Mahasweta Devi is widely acknowledged as one of India's foremost writers. Her trenchant, powerful, satiric fiction has won her recognition in the form of the Sahitya Akademi (1979) and Jnanpith (1996) awards, amongst several other literary honours. She was also awarded the Padmasree in 1986, for her activist work amongst dispossessed tribal communities.

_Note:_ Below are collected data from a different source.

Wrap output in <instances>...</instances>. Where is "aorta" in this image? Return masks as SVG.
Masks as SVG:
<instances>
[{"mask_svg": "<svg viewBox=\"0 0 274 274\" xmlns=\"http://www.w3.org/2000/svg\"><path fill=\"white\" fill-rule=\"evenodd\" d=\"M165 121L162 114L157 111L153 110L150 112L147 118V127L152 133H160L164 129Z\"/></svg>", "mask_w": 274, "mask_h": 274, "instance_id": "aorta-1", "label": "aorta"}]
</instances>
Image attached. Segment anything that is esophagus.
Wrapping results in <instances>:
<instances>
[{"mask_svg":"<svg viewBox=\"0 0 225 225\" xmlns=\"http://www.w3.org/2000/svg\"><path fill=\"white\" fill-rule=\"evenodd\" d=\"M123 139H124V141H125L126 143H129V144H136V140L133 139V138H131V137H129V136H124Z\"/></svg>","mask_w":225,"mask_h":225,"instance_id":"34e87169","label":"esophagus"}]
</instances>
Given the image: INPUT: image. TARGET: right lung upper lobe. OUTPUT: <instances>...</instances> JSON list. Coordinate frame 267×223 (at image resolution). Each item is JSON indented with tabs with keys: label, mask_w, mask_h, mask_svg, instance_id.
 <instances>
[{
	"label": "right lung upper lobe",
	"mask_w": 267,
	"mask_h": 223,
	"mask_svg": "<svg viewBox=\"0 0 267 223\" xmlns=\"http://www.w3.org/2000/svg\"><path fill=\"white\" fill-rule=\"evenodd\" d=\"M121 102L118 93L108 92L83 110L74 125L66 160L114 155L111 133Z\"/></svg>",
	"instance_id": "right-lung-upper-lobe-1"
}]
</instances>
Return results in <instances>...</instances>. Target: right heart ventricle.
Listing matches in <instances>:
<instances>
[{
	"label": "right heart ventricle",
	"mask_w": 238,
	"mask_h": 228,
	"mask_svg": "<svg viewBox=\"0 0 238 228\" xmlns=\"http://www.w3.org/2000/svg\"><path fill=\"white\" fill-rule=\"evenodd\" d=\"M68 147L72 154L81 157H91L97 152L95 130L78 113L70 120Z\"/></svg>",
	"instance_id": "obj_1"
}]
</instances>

This cluster of short fiction has a common motif: the breast, As Gayatri Chakravorty Spivak points out in her introduction, the breast is far more than a symbol in these stories. It becomes the means of a harsh indictment of an exploitative social system. In 'Draupadi', the protagonist, Dopdi Mejhen, is a tribal revolutionary, who, arrested and gang-raped in custody, turns the terrible wounds of her breasts into a counter offensive. In 'Breast-Giver', a woman who becomes a professional wet-nurse to support her family dies of painful breast cancer, betrayed alike by the breasts that for years became her chief identity, and the dezons of 'sons' she suckled. In 'Behind the Bodice' migrant labourer Gangor's 'Statuesque' breasts excite the attention of ace photographer Upin Puri, triggering off a train of violence that ends in tragedy.
About the Author:
Translator, critic and scholar Gayatri Chakravorty Spivak, Avalon Foundation Professor in the Humanities, Columbia University, introduces this cycle of 'breast stories' with thought provoking essays which probe the texts of the stories, opening them up to a complex of interpretation and meaning.